Cela a fait bondir de titre de Bombardier à la Bourse de Toronto, qui, vers 10 heures, cotait à 1,40 $, en hausse de 9,38 pour cent, ou 12 cents.

Dans le cadre de l'entente, la CDPQ pourra nommer trois des sept membres du conseil d'administration de BT Holdco. M. Bellemare présidera ce conseil d'administration, alors que le dirigeant de Bombardier Transport, Lutz Bertling, continuera d'assumer ses fonctions actuelles.

Bombardier a rencontré de nombreuses difficultés au cours des dernières années pour mener à terme le programme de son avion commercial CSeries, marqué par des dépassements de coûts ainsi que des retards.

Le 29 octobre dernier, Québec a investi 1 milliard $ US pour aider l'entreprise dans ce projet en échange d'une participation de 49,5 pour cent dans une société en commandite. De son côté, le gouvernement Trudeau dit actuellement évaluer les demandes financières de Bombardier.

Cette nouvelle transaction comprend des modalités assurant à la Caisse un rendement minimum de 9,5 pour cent ainsi que d'autres aspects reliés à la performance de Bombardier Transport.

«Les incitatifs de performance puissants au coeur de cette transaction (...) n'ont qu'un seul objectif: créer davantage de valeur dans Bombardier Transport», a estimé le président et chef de la direction de la CDPQ, Michael Sabia.

Ainsi, si Bombardier Transport dépasse certains objectifs, le pourcentage de la participation de la Caisse reculera annuellement de 2,5 pour cent, jusqu'au seuil minimum de 25 pour cent.

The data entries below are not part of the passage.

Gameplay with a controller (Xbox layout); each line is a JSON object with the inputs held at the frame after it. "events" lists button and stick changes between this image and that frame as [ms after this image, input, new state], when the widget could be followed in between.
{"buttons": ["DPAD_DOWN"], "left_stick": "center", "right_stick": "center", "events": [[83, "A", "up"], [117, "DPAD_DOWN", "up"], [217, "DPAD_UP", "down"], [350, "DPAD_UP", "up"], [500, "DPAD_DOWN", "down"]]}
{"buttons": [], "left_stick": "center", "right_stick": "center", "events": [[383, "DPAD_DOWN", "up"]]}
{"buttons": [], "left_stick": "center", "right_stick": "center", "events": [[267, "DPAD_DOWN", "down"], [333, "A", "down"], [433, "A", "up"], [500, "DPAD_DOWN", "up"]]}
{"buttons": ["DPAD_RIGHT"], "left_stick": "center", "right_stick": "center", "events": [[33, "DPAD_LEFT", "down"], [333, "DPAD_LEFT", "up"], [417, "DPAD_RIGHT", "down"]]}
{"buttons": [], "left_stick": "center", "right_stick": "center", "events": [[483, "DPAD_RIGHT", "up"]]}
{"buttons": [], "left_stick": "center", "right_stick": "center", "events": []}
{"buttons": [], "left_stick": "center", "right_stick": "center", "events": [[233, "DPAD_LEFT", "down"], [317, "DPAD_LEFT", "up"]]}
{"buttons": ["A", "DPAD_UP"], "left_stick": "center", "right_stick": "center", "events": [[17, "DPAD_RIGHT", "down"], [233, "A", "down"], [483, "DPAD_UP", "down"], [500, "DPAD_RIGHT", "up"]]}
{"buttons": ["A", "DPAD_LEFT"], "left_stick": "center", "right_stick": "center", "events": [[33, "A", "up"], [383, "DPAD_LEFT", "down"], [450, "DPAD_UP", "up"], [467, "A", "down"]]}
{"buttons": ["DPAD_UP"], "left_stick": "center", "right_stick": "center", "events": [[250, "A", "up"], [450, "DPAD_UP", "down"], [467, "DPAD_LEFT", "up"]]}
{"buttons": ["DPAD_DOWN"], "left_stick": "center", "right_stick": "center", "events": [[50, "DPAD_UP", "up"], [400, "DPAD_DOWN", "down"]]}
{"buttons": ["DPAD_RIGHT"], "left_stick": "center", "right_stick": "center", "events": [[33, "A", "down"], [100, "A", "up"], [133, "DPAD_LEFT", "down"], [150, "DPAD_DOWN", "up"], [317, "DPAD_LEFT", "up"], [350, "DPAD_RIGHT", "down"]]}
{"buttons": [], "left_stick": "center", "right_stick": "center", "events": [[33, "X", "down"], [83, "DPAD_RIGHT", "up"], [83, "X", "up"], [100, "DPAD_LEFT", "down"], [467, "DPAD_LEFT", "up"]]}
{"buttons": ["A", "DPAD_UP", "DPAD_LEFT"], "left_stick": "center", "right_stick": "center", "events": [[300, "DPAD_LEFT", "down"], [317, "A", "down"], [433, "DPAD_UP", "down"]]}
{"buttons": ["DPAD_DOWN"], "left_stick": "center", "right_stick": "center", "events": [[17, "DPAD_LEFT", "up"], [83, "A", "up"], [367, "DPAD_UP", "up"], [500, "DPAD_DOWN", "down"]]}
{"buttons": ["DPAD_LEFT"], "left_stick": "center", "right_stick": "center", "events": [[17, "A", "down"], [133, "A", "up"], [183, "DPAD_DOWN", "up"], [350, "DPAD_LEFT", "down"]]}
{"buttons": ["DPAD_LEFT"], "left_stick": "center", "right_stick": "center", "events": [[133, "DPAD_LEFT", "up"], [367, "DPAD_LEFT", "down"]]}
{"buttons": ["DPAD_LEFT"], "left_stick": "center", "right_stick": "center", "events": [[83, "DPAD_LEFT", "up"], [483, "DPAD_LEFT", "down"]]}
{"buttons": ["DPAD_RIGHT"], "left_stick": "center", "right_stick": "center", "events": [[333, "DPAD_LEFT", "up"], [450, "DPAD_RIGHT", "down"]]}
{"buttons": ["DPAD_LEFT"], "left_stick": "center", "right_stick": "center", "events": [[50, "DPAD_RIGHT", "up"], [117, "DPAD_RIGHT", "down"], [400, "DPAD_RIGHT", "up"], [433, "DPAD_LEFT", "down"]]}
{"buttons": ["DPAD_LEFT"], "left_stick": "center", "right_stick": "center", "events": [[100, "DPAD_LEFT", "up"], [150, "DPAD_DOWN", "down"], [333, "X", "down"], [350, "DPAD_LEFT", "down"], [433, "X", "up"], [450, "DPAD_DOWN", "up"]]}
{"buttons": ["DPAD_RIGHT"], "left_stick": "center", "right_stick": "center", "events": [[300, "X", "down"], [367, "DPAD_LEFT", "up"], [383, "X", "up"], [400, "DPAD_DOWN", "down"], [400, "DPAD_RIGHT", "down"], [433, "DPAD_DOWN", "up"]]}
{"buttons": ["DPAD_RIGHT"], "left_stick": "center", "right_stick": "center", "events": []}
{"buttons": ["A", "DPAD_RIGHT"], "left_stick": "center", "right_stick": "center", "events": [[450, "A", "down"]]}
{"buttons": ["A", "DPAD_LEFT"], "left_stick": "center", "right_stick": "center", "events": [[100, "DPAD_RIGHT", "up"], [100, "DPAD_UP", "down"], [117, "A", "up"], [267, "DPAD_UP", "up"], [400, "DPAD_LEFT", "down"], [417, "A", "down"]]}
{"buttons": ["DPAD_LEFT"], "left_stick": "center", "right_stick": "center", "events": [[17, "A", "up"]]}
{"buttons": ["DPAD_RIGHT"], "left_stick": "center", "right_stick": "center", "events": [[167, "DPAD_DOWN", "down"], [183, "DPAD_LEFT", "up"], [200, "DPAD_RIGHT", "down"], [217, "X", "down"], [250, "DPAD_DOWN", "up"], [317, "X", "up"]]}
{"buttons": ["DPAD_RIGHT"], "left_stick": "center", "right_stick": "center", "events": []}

À l'inverse, une augmentation annuelle de 2,5 pour cent de la participation de la CDPQ, jusqu'à concurrence de 42,5 pour cent sur cinq ans, est prévue si les cibles ne sont pas atteintes.

La transaction attribue une valeur de 5 milliards $ US à Bombardier Transport.

Benoit Poirier, de Desjardins Marchés des capitaux, a estimé que l'intervention de la Caisse était «positive», mais s'est montré surpris de la valeur attribué à la division ferroviaire de la société.

«Du côté négatif, nous croyons que ce montant se situe au bas de la fourchette d'entre 5 et 6 milliards $ US évoqué sur le marché», écrit-il dans une note de recherche.

Walter Spracklin, de RBC Marchés des capitaux, estime quant à lui que d'ici la fin de l'année, les liquidités totales de Bombardier devraient passer de 5,2 milliards $ US à 6 milliards $ US.

Bombardier, qui exploite entre autres une usine à La Pocatière, dans le Bas-Saint-Laurent, compte 39 700 employés dans le monde.